» Description of the task
Output every entry below exactly as it is written.

=== Begin Enclosure ===

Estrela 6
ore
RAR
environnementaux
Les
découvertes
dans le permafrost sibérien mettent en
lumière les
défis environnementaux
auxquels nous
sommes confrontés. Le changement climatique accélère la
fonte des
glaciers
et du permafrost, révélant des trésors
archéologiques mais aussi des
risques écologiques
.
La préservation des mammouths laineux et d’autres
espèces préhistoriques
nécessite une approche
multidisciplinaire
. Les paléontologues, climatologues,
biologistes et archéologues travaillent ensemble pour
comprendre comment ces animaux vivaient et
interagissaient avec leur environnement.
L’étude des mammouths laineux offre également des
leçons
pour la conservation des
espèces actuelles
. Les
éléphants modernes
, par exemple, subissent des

=== End Enclosure ===

» Exercise response
Estrela 6
ore
RAR
environnementaux
Les
découvertes
dans le permafrost sibérien mettent en
lumière les
défis environnementaux
auxquels nous
sommes confrontés. Le changement climatique accélère la
fonte des
glaciers
et du permafrost, révélant des trésors
archéologiques mais aussi des
risques écologiques
.
La préservation des mammouths laineux et d’autres
espèces préhistoriques
nécessite une approche
multidisciplinaire
. Les paléontologues, climatologues,
biologistes et archéologues travaillent ensemble pour
comprendre comment ces animaux vivaient et
interagissaient avec leur environnement.
L’étude des mammouths laineux offre également des
leçons
pour la conservation des
espèces actuelles
. Les
éléphants modernes
, par exemple, subissent des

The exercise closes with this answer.